Per la Corte di cassazione si impedisce così al cliente di avere una adeguata difesa
Infedele patrocinio fingere di far da tramite col collega
di Adelaide Caravaglios

Integra gli estremi del reato di infedele patrocinio la condotta di quel legale che finge di fare da tramite tra una sua cliente e un collega abilitato alla difesa dinnanzi alle giurisdizioni superiori, senza tuttavia averlo mai contattato, con ciò impedendo di fatto alla prima di essere adeguatamente difesa nell’ultimo grado di giudizio: sono queste le conclusioni cui è giunta la VI sezione penale della Cassazione nella sentenza n. 22239 del 2021.
Intervenuta sul ricorso di un avvocato avverso la decisione dei giudici di merito, ha rigettato le censure lamentate (in particolare quella relativa alla ritenuta violazione di legge per erronea sussistenza del reato di infedele patrocinio), sostenendo che la decisione operata dalla Corte territoriale risultava pienamente in linea con i risultati dell’esegesi condotta, in base alla quale ai fini della integrazione del delitto di patrocinio o consulenza infedele «è necessario che si verifichi un nocumento agli interessi della parte, che, quale conseguenza della violazione dei doveri professionali, rappresenta l’evento del reato, inteso non necessariamente in senso civilistico quale danno patrimoniale, ma anche nel senso di mancato conseguimento di beni giuridici o di benefici, anche solo di ordine morale, che avrebbero potuto conseguire al corretto e leale esercizio del patrocinio legale».

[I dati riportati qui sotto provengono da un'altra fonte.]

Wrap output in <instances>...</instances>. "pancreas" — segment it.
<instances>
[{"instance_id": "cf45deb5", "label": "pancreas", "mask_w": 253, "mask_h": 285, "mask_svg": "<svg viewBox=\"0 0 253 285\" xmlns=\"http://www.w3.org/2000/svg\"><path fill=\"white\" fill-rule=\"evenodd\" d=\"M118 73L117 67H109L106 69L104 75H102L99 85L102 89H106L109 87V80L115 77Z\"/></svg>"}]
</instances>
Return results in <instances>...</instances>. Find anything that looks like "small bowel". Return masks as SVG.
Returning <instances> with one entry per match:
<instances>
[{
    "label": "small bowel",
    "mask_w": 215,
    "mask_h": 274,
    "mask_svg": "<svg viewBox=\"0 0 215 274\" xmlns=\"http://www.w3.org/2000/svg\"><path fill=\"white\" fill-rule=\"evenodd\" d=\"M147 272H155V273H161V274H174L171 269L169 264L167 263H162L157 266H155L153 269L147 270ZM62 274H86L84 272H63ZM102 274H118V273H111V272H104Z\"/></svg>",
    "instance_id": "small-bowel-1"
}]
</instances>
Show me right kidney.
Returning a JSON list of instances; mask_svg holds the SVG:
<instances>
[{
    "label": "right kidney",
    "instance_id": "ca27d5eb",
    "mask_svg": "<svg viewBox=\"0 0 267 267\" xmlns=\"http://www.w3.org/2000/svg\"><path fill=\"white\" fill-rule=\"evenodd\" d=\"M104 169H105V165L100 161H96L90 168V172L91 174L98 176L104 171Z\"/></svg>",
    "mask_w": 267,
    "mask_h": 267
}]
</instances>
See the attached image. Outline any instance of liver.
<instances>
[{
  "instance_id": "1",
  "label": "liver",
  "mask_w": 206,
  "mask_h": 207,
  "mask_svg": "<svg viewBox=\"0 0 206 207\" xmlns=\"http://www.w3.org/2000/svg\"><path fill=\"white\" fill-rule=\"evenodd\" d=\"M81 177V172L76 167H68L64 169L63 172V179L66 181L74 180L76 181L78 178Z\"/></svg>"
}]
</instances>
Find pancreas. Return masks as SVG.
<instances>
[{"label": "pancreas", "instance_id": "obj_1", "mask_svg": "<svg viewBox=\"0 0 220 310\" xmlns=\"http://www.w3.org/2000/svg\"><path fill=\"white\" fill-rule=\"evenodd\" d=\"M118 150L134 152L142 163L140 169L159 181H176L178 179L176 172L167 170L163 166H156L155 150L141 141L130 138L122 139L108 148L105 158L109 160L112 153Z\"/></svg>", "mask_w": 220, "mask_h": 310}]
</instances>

Il nocumento della cliente, spiegano, era infatti consistito in «una perdita di «chance processuali»», dovuta essenzialmente al fatto che il suo difensore le aveva fatto credere di aver fatto da tramite con un avvocato cassazionista, mai realmente officiato, motivo per il quale la stessa si era trovata nelle condizioni di non essere difesa «nel miglior modo possibile» nel grado finale del giudizio. Il libero professionista si era pertanto «reso infedele» ai suoi doveri professionali (era arrivato addirittura a falsificare le firme del collega tanto in calce al ricorso, quanto per l’autentica della sottoscrizione del mandato alle liti): un comportamento – questo – «dolosamente irrispettoso dei propri doveri professionali».Così argomentando i giudici di legittimità lo hanno condannato anche al pagamento di una multa.